Ce qui suit dans l'adage, ce sont les leçons quotidiennes.
Cours : 'Houmach — Va'et'hanan, troisième portion, avec le commentaire de Rachi.
Tehilim, le 9 du mois, du chapitre 49 jusqu'au chapitre 54 inclus.
Tanya, en ce jour l'on achève dans l'Iguéret HaKodech la première lettre. On commence à la page 204 par les mots « Vé'ata hapaam », jusqu'à la fin de la lettre par le mot « Torah », etc.
Dans la dernière partie du pitgam, le Rabbi rapporte la conduite du Rabbi Rachab le jour de Ticha BeAv. Voici ce qu'il dit : « Aamou"r [mon seigneur mon père mon maître et mon Rabbi] » — il s'agit du père du Rabbi Rayats, à savoir le Rabbi Rachab — « étudiait chaque année, à Ticha BeAv, le 'Eikha Rabba' et, dans la Guemara, la sougya de Rabbi Yo'hanan du chapitre 'Hanizakin' ». Chaque année, il étudiait l'intégralité du midrach « Eikha Rabba », ainsi que la sougya du traité Guitin, chapitre « Hanizakin », qui commence au folio 55, page 2, et se poursuit — une sougya entière qui relate les récits de la destruction.

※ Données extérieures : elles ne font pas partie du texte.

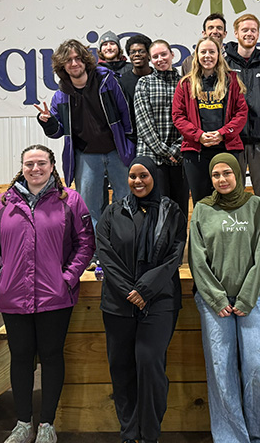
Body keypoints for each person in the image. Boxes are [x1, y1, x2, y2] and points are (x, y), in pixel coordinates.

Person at [0, 145, 95, 443]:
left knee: (52, 356)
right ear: (22, 166)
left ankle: (46, 424)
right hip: (13, 295)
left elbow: (85, 243)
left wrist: (67, 277)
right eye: (29, 163)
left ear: (52, 165)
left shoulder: (69, 200)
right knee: (20, 357)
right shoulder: (5, 202)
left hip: (55, 296)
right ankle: (22, 423)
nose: (35, 169)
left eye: (41, 163)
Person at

Et il poursuit en décrivant la conduite du Rabbi Rachab le jour de Tich'a beAv. Ailleurs il est rapporté l'ordre selon lequel on priait chez le Rabbi Rachab la prière de Chaharit de Tich'a beAv aux environs de huit heures du matin, et lui récitait les kinot par la suite, comme il le mentionne ici : « Le matin, après la récitation des kinot — qu'il récitait toutes ». Que vient souligner l'expression « qu'il récitait toutes » ? Parce que dans le livre « Moré baEtsba » du Hida il est rapporté qu'il y a certaines kinot qu'il est préférable de ne pas réciter, et il semble qu'il y ait à ce sujet des divergences d'opinions ; et ici il souligne que le Rabbi Rachab récitait toutes les kinot.
Comme mentionné, l'usage était de commencer Cha'harit à huit heures, et le Rabbi Rachab récitait toutes les Kinot et terminait aux alentours de midi et demi. Le pitgam continue : « Il disait Eikha » — après avoir achevé les Kinot, le Rabbi Rachab récitait durant la journée la Meguila d'Eikha. Bien que ce soit une meguila courte, selon ce qui est rapporté cela lui prenait une heure et demie.
Et en conclusion : « il montait à la Torah pour le maftir ». Le jour de Tichea BeAv, on lit le maftir aussi bien le matin qu'à Min'ha, et il est rapporté ici que le Rabbi Rachab montait à la Torah pour le maftir « et parfois tant à Cha'harit qu'à Min'ha ». Il existe à ce sujet des discussions sur la question de savoir si une personne peut monter à la Torah deux fois le même jour ou non. Dans les notes des propos tenus avec le Rabbi lors des repas de la sortie de Yom Kippour 5729, il y a une discussion là-dessus ; certains des Rebbeïm montaient deux fois le même jour, et le Rabbi apporte une preuve du fait que le Cohen, en l'absence de Lévi, monte lors de la même lecture même deux fois, et il rapporte au nom de l'un des grands d'Israël qui était Cohen et montait tant pour le Cohen que pour le maftir. Il existe à ce sujet différentes coutumes. Ici, nous voyons que le Rabbi Rachab avait pour habitude de monter à la Torah pour le maftir parfois deux fois lors de Tichea BeAv — tant le maftir du matin que le maftir de la prière de Min'ha.